Be Fruitful and Multiply and Frack the Earth

Be Fruitful and Multiply and Frack the Earth

Fracking – hydraulic fracturing of shale to extract the oil trapped therein – looks like it is going to be the next pitched battle between environmentalists and industry. The effete treehuggers stand arm in arm, singing vacuous Live Aid bromides about the mutual ownership of the world, whilst the mustache twirling capitalists order their bulldozers to level the last remaining habitat of the wood nymph.

Hyperbole aside, fracking is a chance for us to apply the lessons of a century of vigorous regulation. Our modern sensibilities teach us to regard energy production with suspicion, at best an unpleasant necessity of our high-tech age. Unless we think God designed us to be an agrarian species for all of history (apologies to Jefferson and John Crowe Ransom), we must reject these instincts.
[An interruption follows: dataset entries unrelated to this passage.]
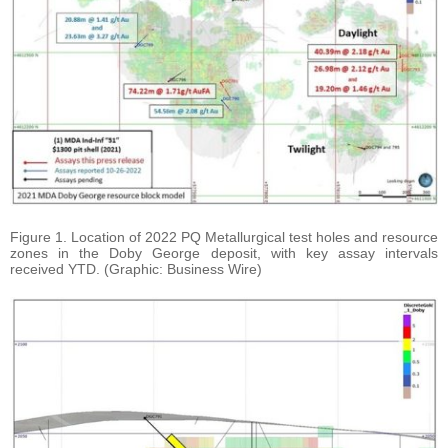
Figure 1. Location of 2022 PQ Metallurgical test holes and resource
zones in the Doby George deposit, with key assay intervals
received YTD. (Graphic: Business Wire)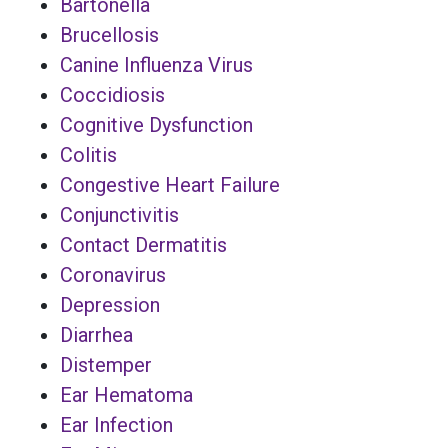
Bartonella
Brucellosis
Canine Influenza Virus
Coccidiosis
Cognitive Dysfunction
Colitis
Congestive Heart Failure
Conjunctivitis
Contact Dermatitis
Coronavirus
Depression
Diarrhea
Distemper
Ear Hematoma
Ear Infection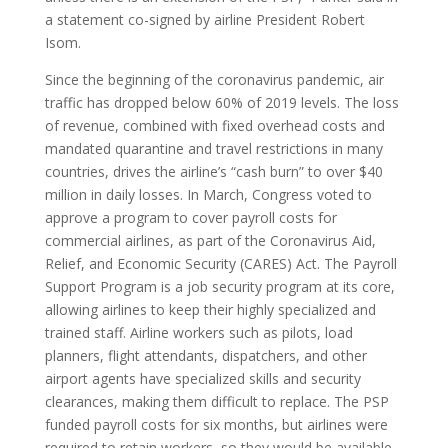
a statement co-signed by airline President Robert
Isom.
Since the beginning of the coronavirus pandemic, air
traffic has dropped below 60% of 2019 levels. The loss
of revenue, combined with fixed overhead costs and
mandated quarantine and travel restrictions in many
countries, drives the airline’s “cash burn” to over $40
million in daily losses. In March, Congress voted to
approve a program to cover payroll costs for
commercial airlines, as part of the Coronavirus Aid,
Relief, and Economic Security (CARES) Act. The Payroll
Support Program is a job security program at its core,
allowing airlines to keep their highly specialized and
trained staff. Airline workers such as pilots, load
planners, flight attendants, dispatchers, and other
airport agents have specialized skills and security
clearances, making them difficult to replace. The PSP
funded payroll costs for six months, but airlines were
required to retain workers, so they would be available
A lot has gone wrong in our nation’s industrial history. Early zeal for development and wealth led to overuse and mismanagement of shared resources. That worship of profit, though, has been replaced with worship of Earth, and many of the poorest suffer because of the unreasonable obstacles to development. Recall Deepwater Horizon. The energy that we derive from oil allows even the very poor to heat their homes and feed their children (more indirectly). The BP oil rig was only so far ashore because of ill-conceived environmental regulations that prohibited drilling closer in.

We should protect our beaches and coastal economies from reckless exploitation. But often the cure is worse than the disease. As with so many things, Christians must ply a third way.

Both of these symbols – Gaia and Mammon – are valuable when subordinated to a True God. Gaia is our home, the mother whose womb was the Garden we lost. She is not sentient, conscious or powerful; she is, instead, well-designed, an artistic masterpiece from the hand of the unrivaled Artist. Wealth represents the fruits of our labor, the mingling of our sweat with the earth; the yield that God promises us for that. It is a mark of wonder that even in a cursed world, even on a Gaia darkened by our rebellion, He has given us that. Money does not give us dignity nor represent our value; neither should we be ashamed of reaping from our toil.

Already we have seen the start of the same old tactics. The documentary Gasland opened with a scene of someone’s tap water bursting in to flames, playing to a thoroughly discredited image to play on the fears of the masses. And while states like Pennsylvania have developed well-constructed regulatory schemes in conjunction with the industry and local communities, the clamor for Federal intervention drones on loud as ever.

Let the people of Pennsylvania, Ohio, and Nebraska toil the earth for their just rewards. Christians in those states should pressure the companies and the government to ensure that the operations proceed safely and with due regard for externalities (a fancy economic term for impacts beyond a certain actor’s normal consideration). Let’s keep histrionics out of it, whether they are dire warnings about the impending socialist world government because counties don’t want oil in their rivers, or ridiculous scare tactic documentaries foreshadowing the end of all life.

There is no shame in harvesting from the earth. We are its stewards and it is here for us, not we for it. The privilege of this trust comes with great responsibility, and there is One who will call it to account.